● **Action item**:
In the listing below, find the line containing "Table 8. Main" and the line containing "Fig 4. Motivation", then copy exactly everything from the first through the second, except the pictures.

● **Listed records**:
● ● ● ● ● ● ●

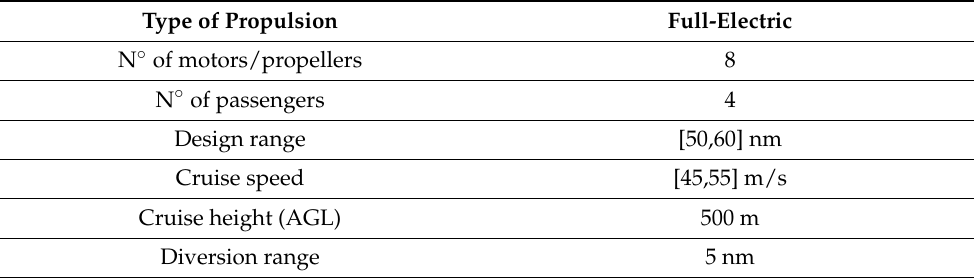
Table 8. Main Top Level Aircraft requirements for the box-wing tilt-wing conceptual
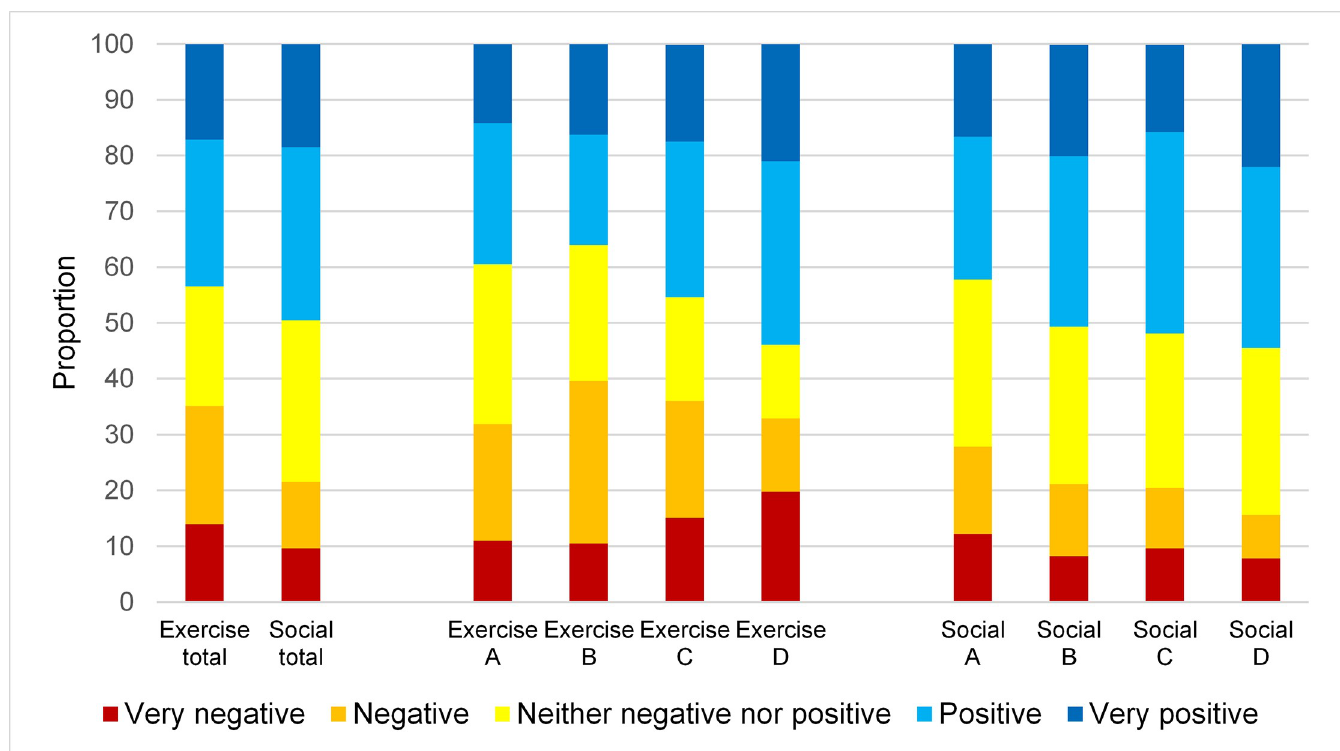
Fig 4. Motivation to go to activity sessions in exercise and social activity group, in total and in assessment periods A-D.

● ● ● ● ● ● ●

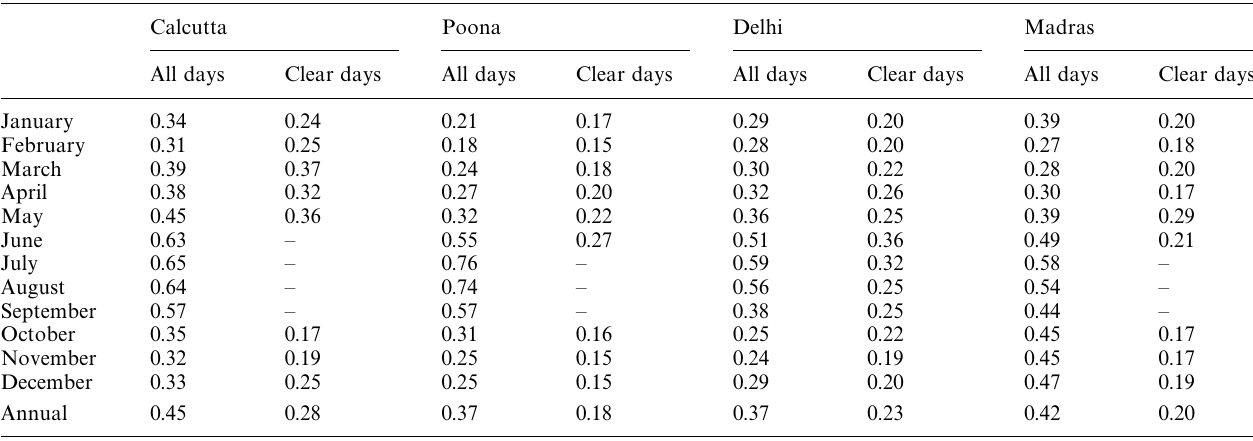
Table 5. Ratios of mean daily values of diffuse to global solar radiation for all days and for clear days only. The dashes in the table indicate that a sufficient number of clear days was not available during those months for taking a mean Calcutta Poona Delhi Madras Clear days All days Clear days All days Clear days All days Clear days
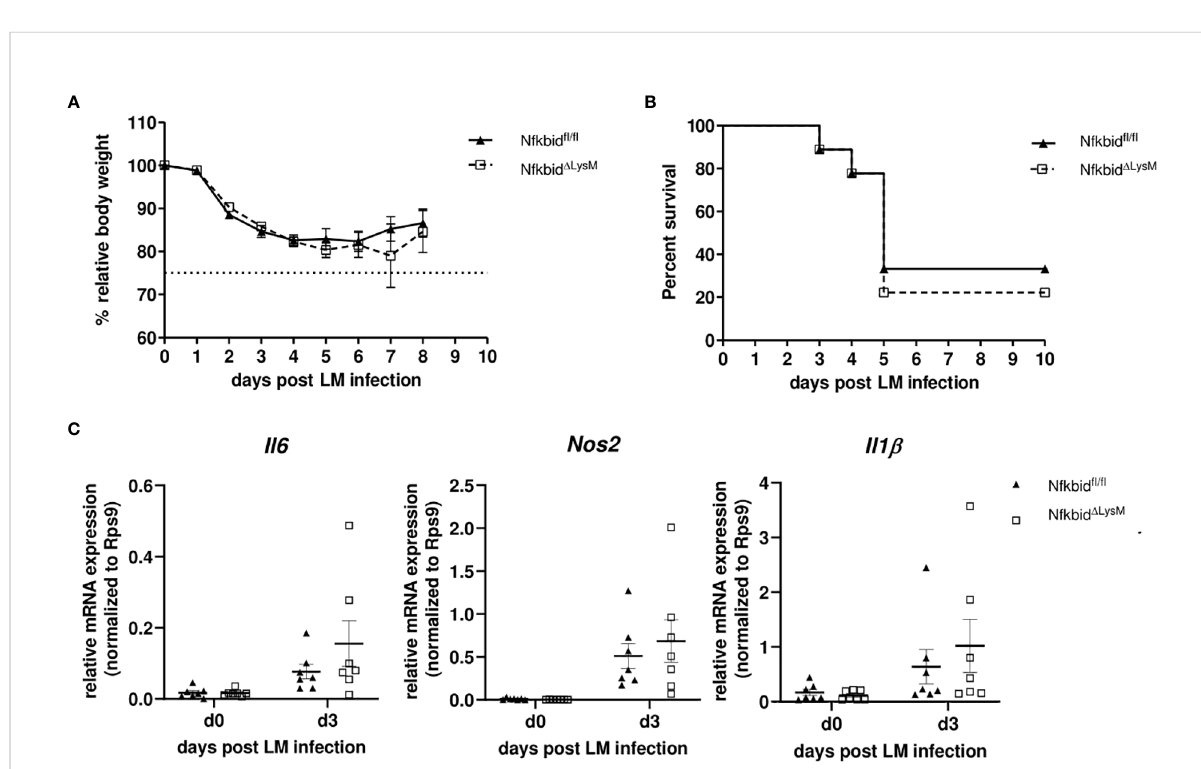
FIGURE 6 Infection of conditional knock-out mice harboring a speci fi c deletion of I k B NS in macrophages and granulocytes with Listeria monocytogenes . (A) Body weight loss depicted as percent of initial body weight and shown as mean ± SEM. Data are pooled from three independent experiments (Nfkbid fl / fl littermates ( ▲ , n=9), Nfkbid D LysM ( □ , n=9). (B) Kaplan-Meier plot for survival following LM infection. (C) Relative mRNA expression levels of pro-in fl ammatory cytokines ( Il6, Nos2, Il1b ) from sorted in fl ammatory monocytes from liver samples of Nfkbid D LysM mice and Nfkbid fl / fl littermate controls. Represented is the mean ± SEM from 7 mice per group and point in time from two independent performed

● ● ● ● ● ● ●

● **Written reply**:
Table 8. Main Top Level Aircraft requirements for the box-wing tilt-wing conceptual
Fig 4. Motivation to go to activity sessions in exercise and social activity group, in total and in assessment periods A-D.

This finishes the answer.